As far as his poetry, I am still mulling it over. We read The Wasteland, The Love song of J. Alfred Prufrock, Gerontion, The Hollow Men, and Burnt Norton. Heavy duty, but so incredible. Just a few lines:

Do I dare
Disturb the universe?
In a minute there is time
For decisions and revisions which a minute will reverse.

For I have known them all already, known them all:
Have known the evenings, mornings, afternoons,
I have measured out my life with coffee spoons;
I know the voices dying with a dying fall
Beneath the music from a farther room.
So how should I presume
- The Love song of J. Alfred Prufrock


"I have measured out my life with coffee spoons"? I cannot get over how genius this line is!
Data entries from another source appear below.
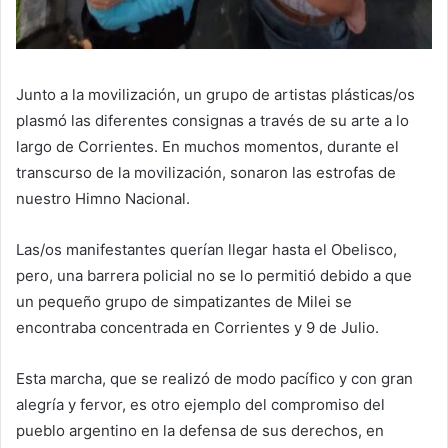
Junto a la movilización, un grupo de artistas plásticas/os
plasmó las diferentes consignas a través de su arte a lo
largo de Corrientes. En muchos momentos, durante el
transcurso de la movilización, sonaron las estrofas de
nuestro Himno Nacional.
Las/os manifestantes querían llegar hasta el Obelisco,
pero, una barrera policial no se lo permitió debido a que
un pequeño grupo de simpatizantes de Milei se
encontraba concentrada en Corrientes y 9 de Julio.
Esta marcha, que se realizó de modo pacífico y con gran
alegría y fervor, es otro ejemplo del compromiso del
pueblo argentino en la defensa de sus derechos, en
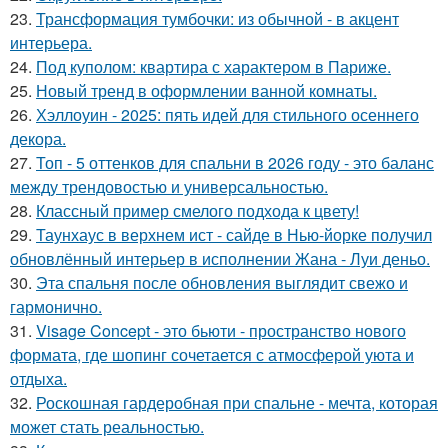
23.
Трансформация тумбочки: из обычной - в акцент
интерьера.
24.
Под куполом: квартира с характером в Париже.
25.
Новый тренд в оформлении ванной комнаты.
26.
Хэллоуин - 2025: пять идей для стильного осеннего
декора.
27.
Топ - 5 оттенков для спальни в 2026 году - это баланс
между трендовостью и универсальностью.
28.
Классный пример смелого подхода к цвету!
29.
Таунхаус в верхнем ист - сайде в Нью-йорке получил
обновлённый интерьер в исполнении Жана - Луи деньо.
30.
Эта спальня после обновления выглядит свежо и
гармонично.
31.
Visage Concept - это бьюти - пространство нового
формата, где шопинг сочетается с атмосферой уюта и
отдыха.
32.
Роскошная гардеробная при спальне - мечта, которая
может стать реальностью.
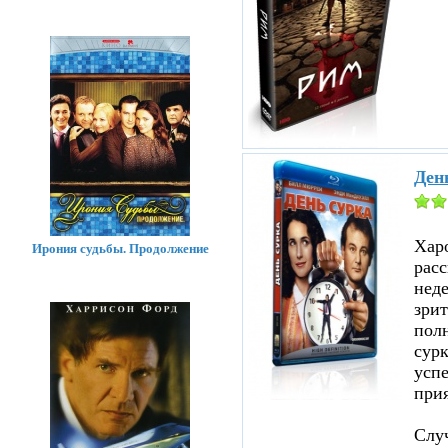
Ден
Хар
Ирония судьбы. Продолжение
расс
нед
зрит
полн
сурк
успе
прия
Случ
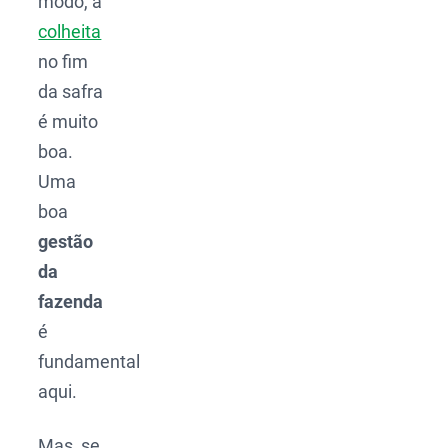
modo, a
colheita
no fim
da safra
é muito
boa.
Uma
boa
gestão
da
fazenda
é
fundamental
aqui.
Mas, se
Ok... and one more passage. This one, a bit longer, is from the first of the The Four Quartets, Burnt Norton.

Words move, music moves
Only in time; but that which is only living
Can only die. Words, after speech, reach
Into the silence. Only by the form, the pattern,
Can words or music reach
The stillness, as a Chinese jar still
Moves perpetually in its stillness.
Not the stillness of the violin, while the note lasts,
Not that only, but the co-existence,
Or say that the end precedes the beginning,
And the end and the beginning were always there
Before the beginning and after the end.
And all is always now. Words strain,
Crack and sometimes break, under the burden,
Under the tension, slip slide, perish,
Decay with imprecision, will not stay in place,
Will not stay still. Shrieking voices
Scolding, mocking, or merely chattering,
Always assail them. The Word in the desert
Is most attacked by the voices of temptation,
The crying shadow in the funeral dance,
The loud lament of the disconsolate chimera.

I have read this half a dozen times now and I'm still sorting the meaning. Eliot said, "The poet is occupied with frontiers of consciousness beyond which words fail, though meaning still exists." I love this. And I'm loving him.

* * * * *

Last thought, yesterday I had a revelation that rocked me!
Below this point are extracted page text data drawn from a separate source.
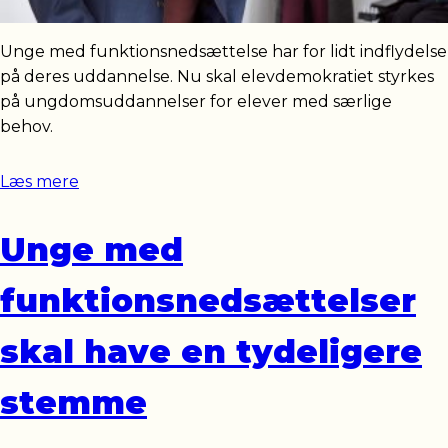
Unge med funktionsnedsættelse har for lidt indflydelse
på deres uddannelse. Nu skal elevdemokratiet styrkes
på ungdomsuddannelser for elever med særlige
behov.
Læs mere
Unge med
funktionsnedsættelser
skal have en tydeligere
stemme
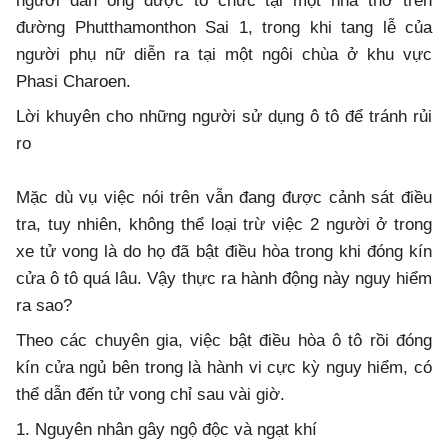
người đàn ông được tổ chức tại một nhà thờ trên
đường Phutthamonthon Sai 1, trong khi tang lễ của
người phụ nữ diễn ra tại một ngôi chùa ở khu vực
Phasi Charoen.
Lời khuyên cho những người sử dụng ô tô để tránh rủi
ro
Mặc dù vụ việc nói trên vẫn đang được cảnh sát điều
tra, tuy nhiên, không thể loại trừ việc 2 người ở trong
xe tử vong là do họ đã bật điều hòa trong khi đóng kín
cửa ô tô quá lâu. Vậy thực ra hành động này nguy hiểm
ra sao?
Theo các chuyên gia, việc bật điều hòa ô tô rồi đóng
kín cửa ngủ bên trong là hành vi cực kỳ nguy hiểm, có
thể dẫn đến tử vong chỉ sau vài giờ.
1. Nguyên nhân gây ngộ độc và ngạt khí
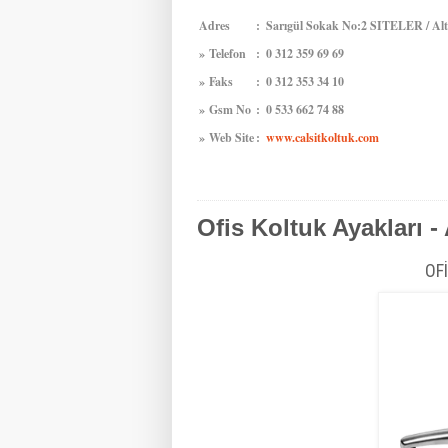
Adres
:
Sarıgül Sokak No:2 SITELER / Alt
»
Telefon
:
0 312 359 69 69
»
Faks
:
0 312 353 34 10
»
Gsm No
:
0 533 662 74 88
»
Web Site
:
www.calsitkoltuk.com
Ofis Koltuk Ayakları 
OF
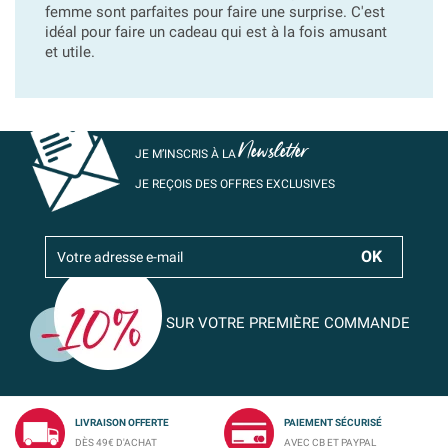
femme sont parfaites pour faire une surprise. C'est
idéal pour faire un cadeau qui est à la fois amusant
et utile.
Newsletter
JE M’INSCRIS À LA
JE REÇOIS DES OFFRES EXCLUSIVES
SUR VOTRE PREMIÈRE COMMANDE
LIVRAISON OFFERTE
PAIEMENT SÉCURISÉ
DÈS 49€ D'ACHAT
AVEC CB ET PAYPAL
Ok, a little background. The Greek conception of "glory" is kleos [κλέος]. Kleos carries with it the idea of later people telling stories of a person's fame. In it's pure form it is the idea that Sam postulates in The Two Towers when he asks, "I wonder if we'll ever be put into songs or tales." The more self-centered, Greek notion is embodied by Achilles who had been given the option between a long-life without kleos or dying young with great kleos and boldly chose to have kleos. I should also note that kleos is masculine and a woman could never be described as having kleos.
After establishing all of that, the revelation I had this week is that the New Testament does not use kleos when it defines God's glory. It uses the feminine doxa [δόξα]. Not only is the word feminine, doxa is the only ancient Greek word for "glory" that can apply to women as well as men. This is incredible!! While God most often identifies Himself as a male, we know that God is neither male nor female. If all of us were made in the image of God, then we display the full spectrum of His being and attributes in the glories of being male and female. So, I am amazed that God would use the inclusive doxa when describing His glory. So cool!